O protagonista do filme não é, por isso, um astronauta ou um computador, nem mesmo a missão que lhes foi confiada. “Odisseia no Espaço” conta-nos a história da existência humana, com um olhar filosófico ímpar num filme desta época – e custa acreditar na incrível aposta dos estúdios num projeto destes, ainda mais tendo em conta a personalidade profissional obsessiva e perfeccionista do realizador.
Essa bússola filosófica parece ter sido cuidadosamente preservada. Não se perde sequer credibilidade pela representação da vida extraterrestre, porque se usou a figura de um monólito em vez das formas monstruosas dos filmes que lhe antecederam ou dos seres de cabeça oval a que a ficção científica preguiçosa nos habituou.
O legado de “2001: Odisseia no Espaço”
O grande público e alguma crítica reputada acusaram Kubrick de criar um filme lento (há quase uma hora sem diálogos) e sem trama aparente. Mas além da comunidade religiosa, outro público abriu os braços para “2001: Odisseia no Espaço”. Ver o filme sob o efeito de substâncias melhorava a experiência, diziam.
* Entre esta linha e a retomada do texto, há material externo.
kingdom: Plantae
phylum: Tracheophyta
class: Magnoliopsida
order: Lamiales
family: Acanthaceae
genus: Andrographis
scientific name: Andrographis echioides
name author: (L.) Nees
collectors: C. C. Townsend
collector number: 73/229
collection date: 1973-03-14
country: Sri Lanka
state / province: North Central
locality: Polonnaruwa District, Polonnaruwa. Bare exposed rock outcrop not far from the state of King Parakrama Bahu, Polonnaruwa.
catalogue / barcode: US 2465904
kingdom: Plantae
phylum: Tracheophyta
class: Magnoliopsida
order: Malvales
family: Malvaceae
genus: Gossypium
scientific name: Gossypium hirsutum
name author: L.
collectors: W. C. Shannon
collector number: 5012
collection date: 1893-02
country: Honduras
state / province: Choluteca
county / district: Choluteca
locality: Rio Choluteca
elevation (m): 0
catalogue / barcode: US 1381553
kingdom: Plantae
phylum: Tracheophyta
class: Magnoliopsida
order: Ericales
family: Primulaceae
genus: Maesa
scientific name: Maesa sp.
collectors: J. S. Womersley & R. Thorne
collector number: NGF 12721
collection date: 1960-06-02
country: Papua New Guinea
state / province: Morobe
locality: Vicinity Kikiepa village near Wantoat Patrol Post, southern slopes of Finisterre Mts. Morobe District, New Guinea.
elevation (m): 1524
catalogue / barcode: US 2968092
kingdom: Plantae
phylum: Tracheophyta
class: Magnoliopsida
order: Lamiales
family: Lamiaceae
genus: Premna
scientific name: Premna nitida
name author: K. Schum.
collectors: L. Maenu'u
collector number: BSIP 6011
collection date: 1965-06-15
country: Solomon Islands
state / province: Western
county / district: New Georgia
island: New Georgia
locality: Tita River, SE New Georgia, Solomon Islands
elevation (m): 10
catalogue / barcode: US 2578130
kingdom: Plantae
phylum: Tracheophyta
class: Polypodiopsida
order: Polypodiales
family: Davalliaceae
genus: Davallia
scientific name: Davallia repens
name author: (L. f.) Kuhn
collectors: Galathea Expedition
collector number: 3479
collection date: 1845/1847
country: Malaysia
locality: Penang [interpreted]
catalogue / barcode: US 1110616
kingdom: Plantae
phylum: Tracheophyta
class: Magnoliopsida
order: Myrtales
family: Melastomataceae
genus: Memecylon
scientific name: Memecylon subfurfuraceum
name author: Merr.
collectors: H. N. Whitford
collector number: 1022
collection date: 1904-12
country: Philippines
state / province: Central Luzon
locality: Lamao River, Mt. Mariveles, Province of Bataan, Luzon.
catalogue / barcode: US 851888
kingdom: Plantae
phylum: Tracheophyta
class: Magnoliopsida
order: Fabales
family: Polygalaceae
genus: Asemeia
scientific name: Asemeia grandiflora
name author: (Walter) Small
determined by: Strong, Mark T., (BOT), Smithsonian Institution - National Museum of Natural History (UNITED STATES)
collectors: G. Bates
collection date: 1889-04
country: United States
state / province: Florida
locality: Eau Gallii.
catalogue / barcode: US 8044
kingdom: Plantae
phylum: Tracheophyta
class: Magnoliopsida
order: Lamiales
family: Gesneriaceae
Segundo a New Yorker, David Bowie terá sido um desses espectadores e, no ano seguinte, o músico lança a história do seu Major Tom em “Space Oddity”, poucos dias antes da aterragem do Apollo 11 na Lua. Aos produtores do filme não passou em branco essa vaga que se estava a levantar em torno do filme e os posters promocionais passaram a descrevê-lo como “the ultimate trip”.
Hoje, “2001: Odisseia no Espaço” é reconhecido unanimemente como uma obra-prima e alguns dos maiores realizadores de ficção científica apontam, sem rodeios, a influência de Kubrick no seu trabalho.